What the task asks: Only the lines from the one containing "Identify the document" through the last line of the data are to be written out, exactly and in full.

Document understanding data:

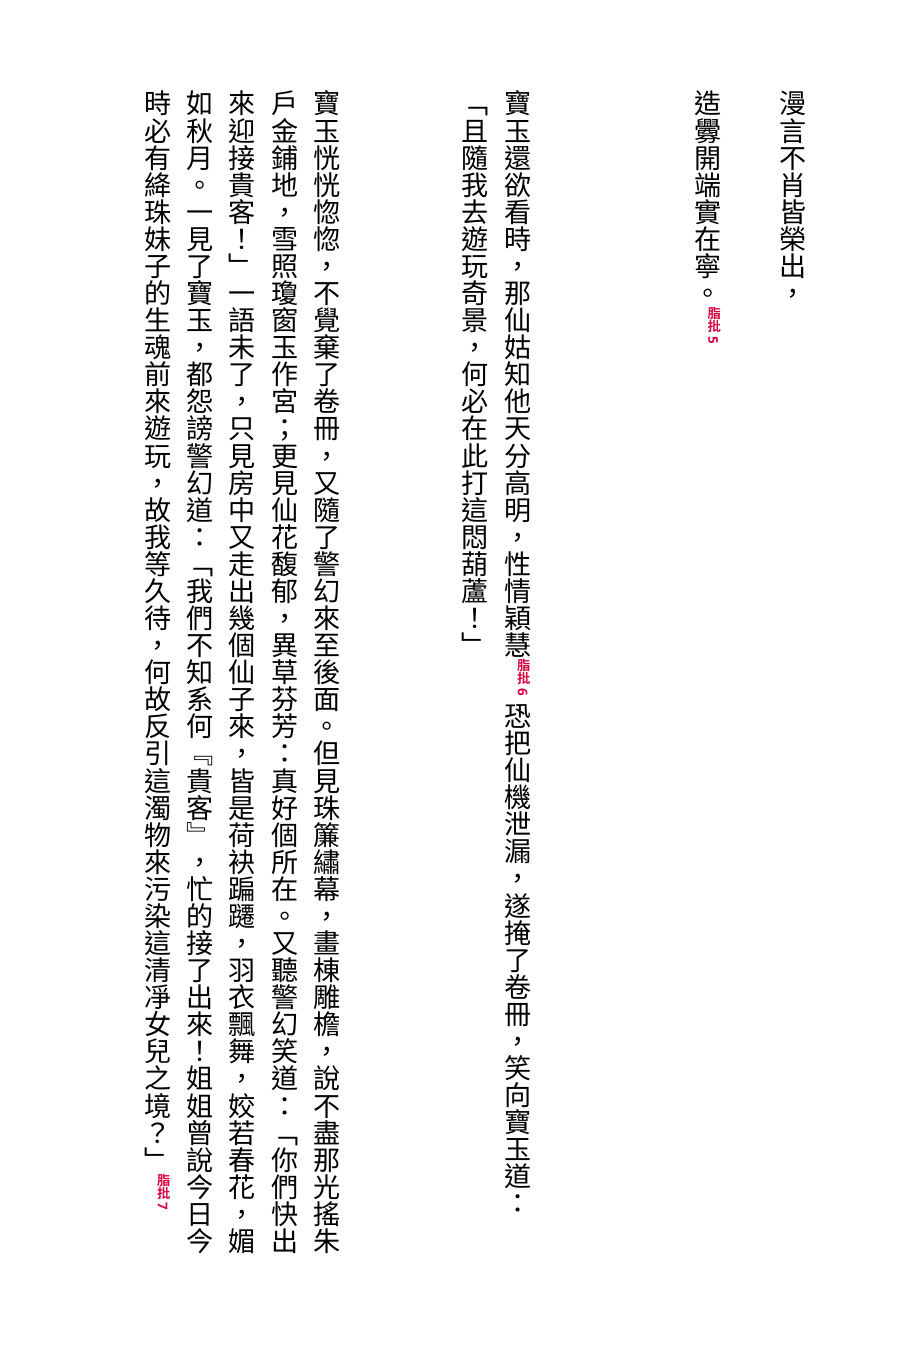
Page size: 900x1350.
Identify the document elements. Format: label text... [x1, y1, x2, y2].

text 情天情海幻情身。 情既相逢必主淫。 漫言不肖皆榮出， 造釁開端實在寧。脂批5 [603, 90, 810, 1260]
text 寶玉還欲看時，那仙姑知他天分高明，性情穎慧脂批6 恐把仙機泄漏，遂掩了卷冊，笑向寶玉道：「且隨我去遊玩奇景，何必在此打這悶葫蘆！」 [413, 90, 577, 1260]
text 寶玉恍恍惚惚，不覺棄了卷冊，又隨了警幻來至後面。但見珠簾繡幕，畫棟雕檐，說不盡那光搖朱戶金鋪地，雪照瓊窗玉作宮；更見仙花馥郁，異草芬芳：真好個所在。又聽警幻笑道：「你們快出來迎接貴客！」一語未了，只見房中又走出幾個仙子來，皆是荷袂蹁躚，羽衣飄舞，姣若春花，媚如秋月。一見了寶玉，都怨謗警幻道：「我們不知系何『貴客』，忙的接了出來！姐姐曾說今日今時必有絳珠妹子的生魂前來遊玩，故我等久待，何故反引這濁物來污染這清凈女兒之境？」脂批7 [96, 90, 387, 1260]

Exercise result:
Identify the document elements. Format: label text... [x1, y1, x2, y2].

text 情天情海幻情身。 情既相逢必主淫。 漫言不肖皆榮出， 造釁開端實在寧。脂批5 [603, 90, 810, 1260]
text 寶玉還欲看時，那仙姑知他天分高明，性情穎慧脂批6 恐把仙機泄漏，遂掩了卷冊，笑向寶玉道：「且隨我去遊玩奇景，何必在此打這悶葫蘆！」 [413, 90, 577, 1260]
text 寶玉恍恍惚惚，不覺棄了卷冊，又隨了警幻來至後面。但見珠簾繡幕，畫棟雕檐，說不盡那光搖朱戶金鋪地，雪照瓊窗玉作宮；更見仙花馥郁，異草芬芳：真好個所在。又聽警幻笑道：「你們快出來迎接貴客！」一語未了，只見房中又走出幾個仙子來，皆是荷袂蹁躚，羽衣飄舞，姣若春花，媚如秋月。一見了寶玉，都怨謗警幻道：「我們不知系何『貴客』，忙的接了出來！姐姐曾說今日今時必有絳珠妹子的生魂前來遊玩，故我等久待，何故反引這濁物來污染這清凈女兒之境？」脂批7 [96, 90, 387, 1260]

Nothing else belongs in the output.